AVAILABLE RECORDS:
——
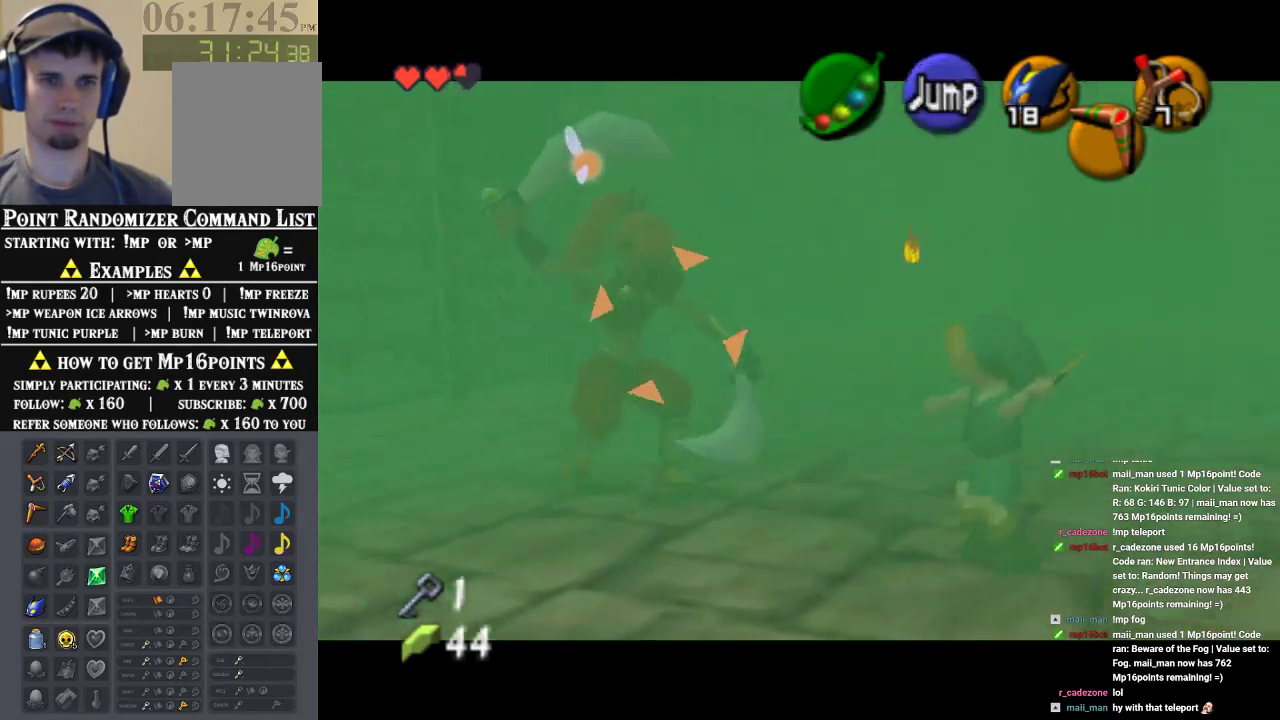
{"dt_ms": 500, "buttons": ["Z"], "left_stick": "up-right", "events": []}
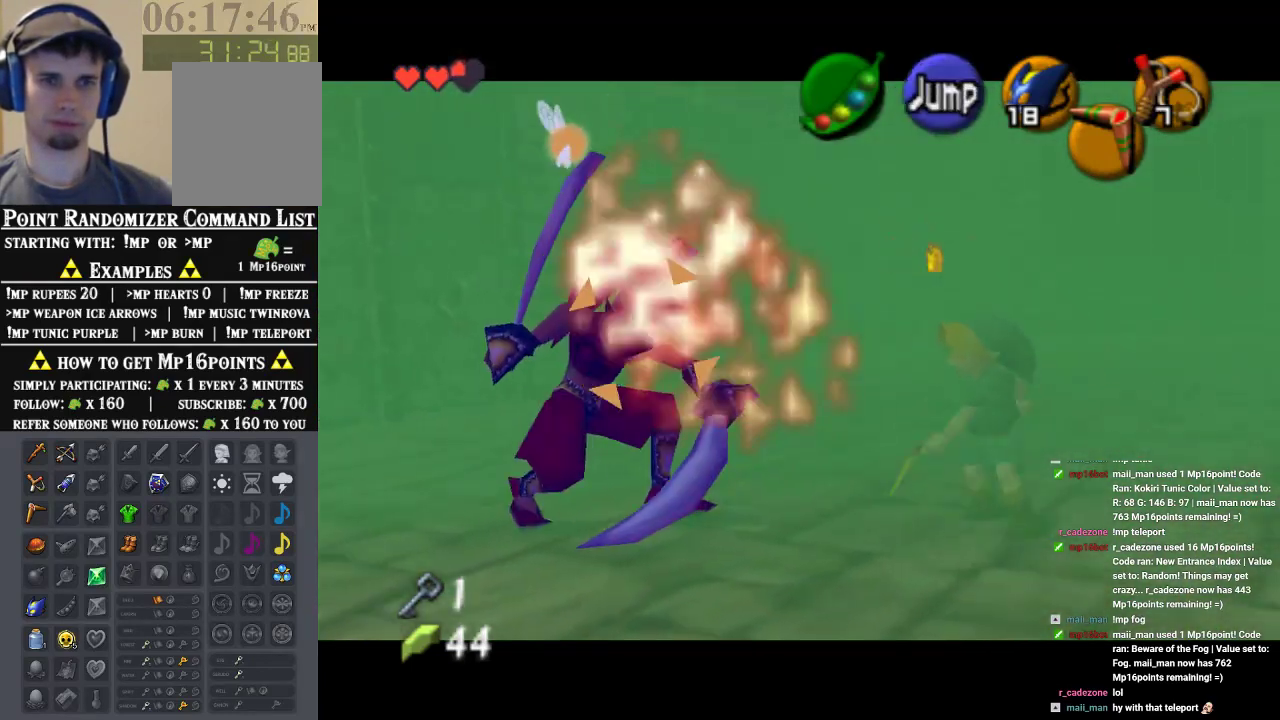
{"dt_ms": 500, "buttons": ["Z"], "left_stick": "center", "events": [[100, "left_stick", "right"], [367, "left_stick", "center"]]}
——
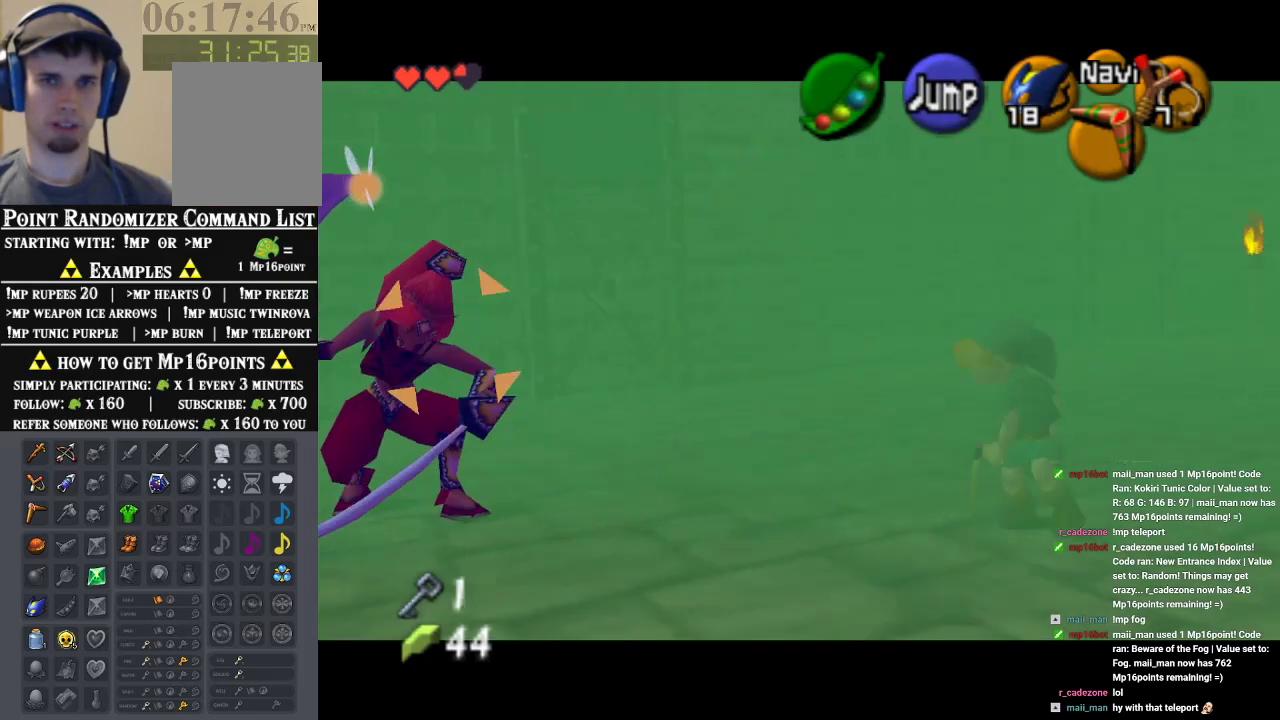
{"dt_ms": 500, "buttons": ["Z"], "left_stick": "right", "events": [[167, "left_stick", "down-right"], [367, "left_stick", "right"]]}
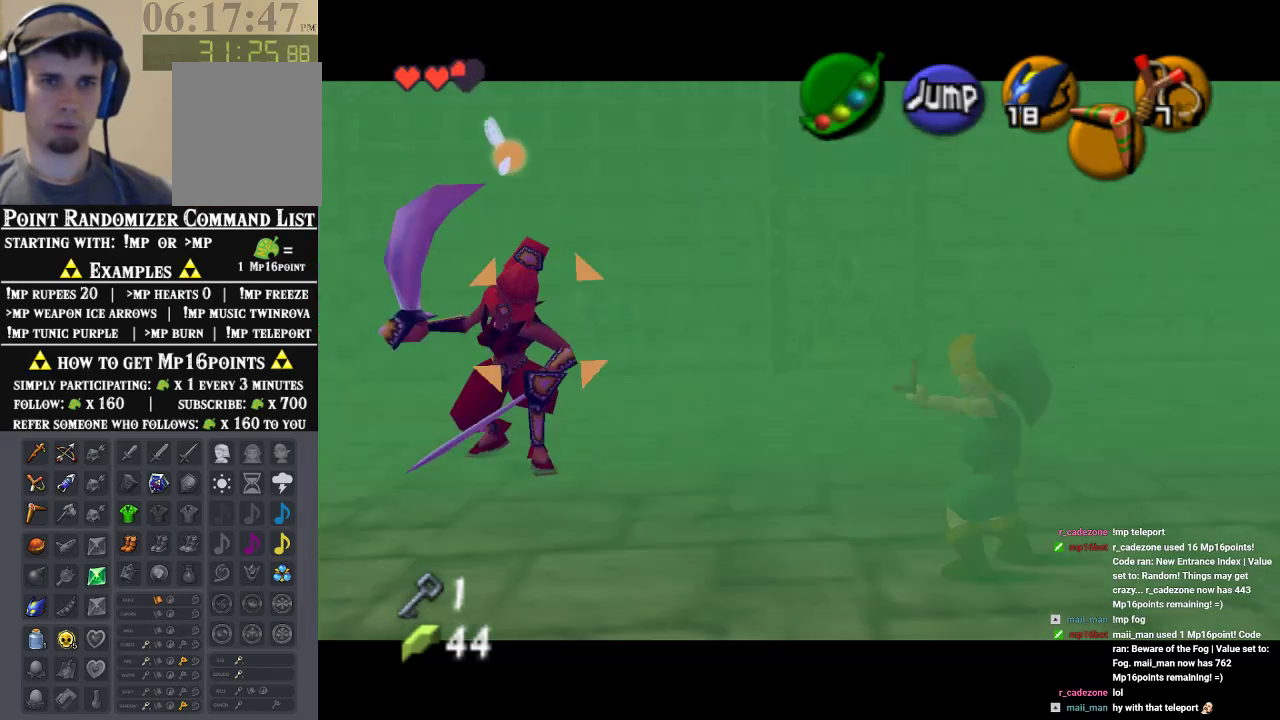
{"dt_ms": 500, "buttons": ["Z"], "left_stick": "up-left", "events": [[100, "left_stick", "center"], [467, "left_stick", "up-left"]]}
——
WORK ORDER: Report each line of the data in which "right" occurs.

PROBLEM SOLUTION:
{"dt_ms": 500, "buttons": ["Z"], "left_stick": "up-right", "events": []}
{"dt_ms": 500, "buttons": ["Z"], "left_stick": "center", "events": [[100, "left_stick", "right"], [367, "left_stick", "center"]]}
{"dt_ms": 500, "buttons": ["Z"], "left_stick": "right", "events": [[167, "left_stick", "down-right"], [367, "left_stick", "right"]]}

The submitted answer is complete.